Wednesday, November 26, 2008

Why Won't Bush Release Wording on Pact?

If news reports are to be believed, the Bush administration has adopted a much looser interpretation than the Iraqi government of several key provisions of the pending U.S.-Iraq security agreement.

The administration has intentionally withheld the official English translation of the agreement from both Congress and the public in an effort to suppress a public dispute with the Iraqis until after the Iraqi parliament votes. The White House National Security Council said it had purposedly held up the translation's release until the Iraqi parliament votes. My question is why?

What is the Bush administration hiding? Why should we not know what Bush is signing us up for? What if the Iraqi's are agreeing to something that Barack Obama and the majority of Americans will not agree too?
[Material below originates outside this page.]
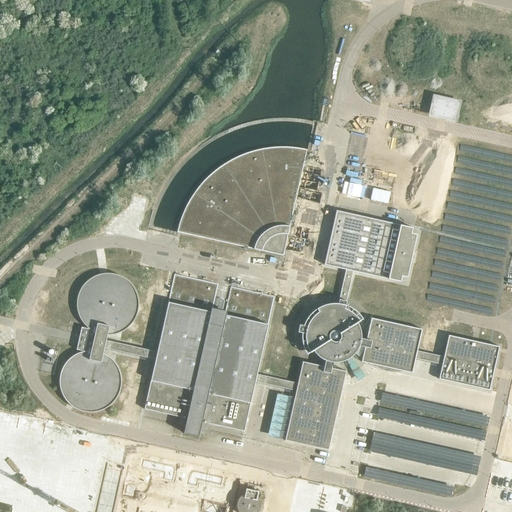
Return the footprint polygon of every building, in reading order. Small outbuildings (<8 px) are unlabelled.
[(453,118),(457,103),(435,99),(432,113),(453,118)] [(290,226),(307,150),(303,149),(299,148),(295,148),(291,147),(287,147),(282,147),(278,147),(274,147),(270,148),(266,148),(262,149),(258,150),(254,151),(250,152),(246,153),(243,154),(239,156),(235,158),(231,160),(228,162),(224,164),(221,166),(218,168),(214,171),(211,173),(208,176),(205,179),(203,182),(200,185),(197,188),(195,191),(193,195),(190,198),(188,202),(186,205),(185,209),(183,213),(181,217),(180,220),(179,224),(178,228),(177,232),(253,249),(254,247),(254,245),(255,243),(256,241),(257,240),(258,238),(259,236),(261,235),(262,233),(264,232),(266,230),(267,229),(269,228),(271,228),(273,227),(275,226),(277,226),(279,225),(281,225),(283,225),(285,225),(288,226),(290,226)] [(60,375),(59,382),(60,389),(63,396),(67,403),(73,408),(80,411),(86,412),(93,412),(100,411),(106,408),(111,404),(115,399),(119,393),(120,387),(121,380),(120,373),(117,367),(113,361),(108,357),(103,353),(104,348),(115,351),(152,359),(155,360),(144,409),(180,417),(178,423),(178,424),(179,425),(181,426),(182,427),(184,428),(183,433),(198,436),(199,431),(202,431),(203,431),(205,431),(206,431),(206,430),(208,424),(243,432),(244,432),(255,382),(257,382),(295,391),(284,441),(305,445),(313,447),(312,453),(318,454),(315,466),(346,473),(347,473),(356,475),(360,458),(351,456),(350,455),(328,450),(346,371),(331,368),(332,365),(337,363),(341,361),(346,360),(347,362),(352,359),(350,357),(352,356),(353,354),(354,353),(361,358),(361,362),(368,363),(376,368),(385,371),(395,372),(405,372),(412,373),(415,359),(441,365),(438,379),(489,390),(499,347),(448,335),(443,357),(417,351),(421,329),(371,318),(366,340),(360,338),(360,333),(359,328),(356,323),(362,319),(358,313),(352,309),(345,305),(346,301),(352,274),(353,271),(400,282),(401,276),(404,277),(406,277),(410,262),(412,250),(416,235),(415,234),(413,234),(411,233),(412,228),(365,217),(357,215),(335,211),(323,265),(345,270),(344,272),(338,299),(336,311),(329,311),(323,313),(317,317),(313,322),(310,320),(308,322),(307,324),(306,326),(299,325),(297,332),(305,334),(304,337),(305,339),(305,342),(308,341),(309,344),(310,347),(312,350),(309,352),(309,353),(312,351),(318,357),(325,361),(323,366),(302,362),(297,383),(257,374),(265,334),(274,296),(230,287),(224,315),(211,312),(218,284),(174,274),(168,302),(156,352),(154,351),(114,342),(105,340),(107,335),(114,334),(121,332),(126,329),(131,324),(135,319),(137,313),(138,306),(138,299),(136,292),(132,286),(127,280),(121,276),(114,274),(107,273),(101,274),(94,276),(88,280),(84,284),(80,290),(77,296),(76,303),(77,310),(79,317),(83,323),(88,329),(81,327),(79,334),(77,342),(76,350),(83,351),(76,354),(70,357),(66,362),(62,368),(60,375)] [(283,256),(290,226),(288,226),(285,225),(283,225),(281,225),(279,225),(277,226),(275,226),(273,227),(271,228),(269,228),(267,229),(266,230),(264,232),(262,233),(261,235),(259,236),(258,238),(257,240),(256,241),(255,243),(254,245),(254,247),(253,249),(283,256)] [(454,408),(383,393),(380,405),(379,414),(384,415),(385,413),(389,414),(388,420),(450,433),(453,421),(452,420),(454,408)] [(373,433),(369,452),(476,474),(480,454),(373,433)] [(449,493),(451,484),(366,468),(364,477),(440,491),(440,492),(449,493)] [(257,497),(258,492),(245,488),(244,494),(240,497),(237,500),(236,505),(237,509),(238,511),(258,511),(260,509),(260,505),(259,501),(257,497)]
U.S. officials have told McClatchy Newspapers that the Bush administration was eager to complete the deal before it leaves office in January and acquiesced to many Iraqi demands.
McClatchy's Baghdad bureau last week produced an unofficial English translation of the agreement based on the Arabic text. McClatchy on Tuesday also obtained an official English version.

According to McClatchy Newspapers, that upon studying the agreement, and speaking to the Iraqi government, it becomes pretty clear that the Bush administration has very different interpretations of some very key provisions than Iraqi Prime Minister Nouri al Maliki's and his government has. In fact Iraqi lawmakers might actually balk at approving the pact or delay a vote if they were to understand the Bush administration's interpretations. The Iraqi's definitely would post-pone the vote while seeking clarification from the U.S. government.
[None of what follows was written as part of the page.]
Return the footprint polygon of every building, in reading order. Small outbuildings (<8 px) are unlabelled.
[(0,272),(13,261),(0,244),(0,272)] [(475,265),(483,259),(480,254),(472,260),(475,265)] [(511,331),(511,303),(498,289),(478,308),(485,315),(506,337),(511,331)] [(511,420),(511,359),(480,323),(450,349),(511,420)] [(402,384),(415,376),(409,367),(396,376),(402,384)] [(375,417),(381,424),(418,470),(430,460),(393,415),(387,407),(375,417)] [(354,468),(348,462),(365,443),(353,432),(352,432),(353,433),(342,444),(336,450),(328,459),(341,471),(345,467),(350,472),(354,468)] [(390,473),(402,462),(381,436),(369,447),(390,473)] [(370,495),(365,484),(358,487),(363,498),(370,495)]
Among the areas of dispute are:
  • Iraqi legal jurisdiction over U.S. troops or military contractors who kill Iraqis on operations. The agreement calls for Iraq to prosecute U.S. troops according to court procedures that have yet to be worked out. Those negotiations, administration officials have argued, could take three years, by which time the U.S. will have withdrawn from Iraq under the terms of the agreement. In the interim, U.S. troops will remain under the jurisdiction of America's Uniform Code of Military Justice.
  • A provision that bars the U.S. from launching military operations into neighboring countries from Iraqi territory. Administration officials argue they could circumvent that in some cases, such as pursuing groups that launch strikes on U.S. targets from Syria or Iran, by citing another provision that allows each party to retain the right of self-defense. One official expressed concern that "if Iran gets wind that we think there's a loophole there," Tehran might renew its opposition to the agreement.
  • A provision that appears to require the U.S. to notify Iraqi officials in advance of any planned military operations and to seek Iraqi approval for them, which some U.S. military officials find especially troubling, although Robert Gates, the secretary of defense, Army Gen. David Petraeus, the head of the U.S. Central Command, and Army Gen. Raymond Odierno, the top U.S. commander in Iraq, all have endorsed it.
The administration has sought to assuage such concerns by arguing that the pact doesn't require the U.S. to give the Iraqis detailed information, however Iraqi's seem to be of the opinion they do. The administration has claimed that it interprets the agreement to mean that U.S. commanders would merely need to inform their Iraqi counterparts that they plan to launch counterterrorism operations somewhere in an Iraqi city or province sometime during the month of January. There is no way that this is the interpetation that the Iraqis have. So all this will mean is there are about to be major problems with the Iraqi government, and the Bush administration is kicking the can down the lane for Obama.

That said, it is important that some deal is put in place. The current United Nations mandate governing the U.S. troop presence in Iraq expires on December 31st, and there needs to be something in place to govern how we end this useless war and occupation.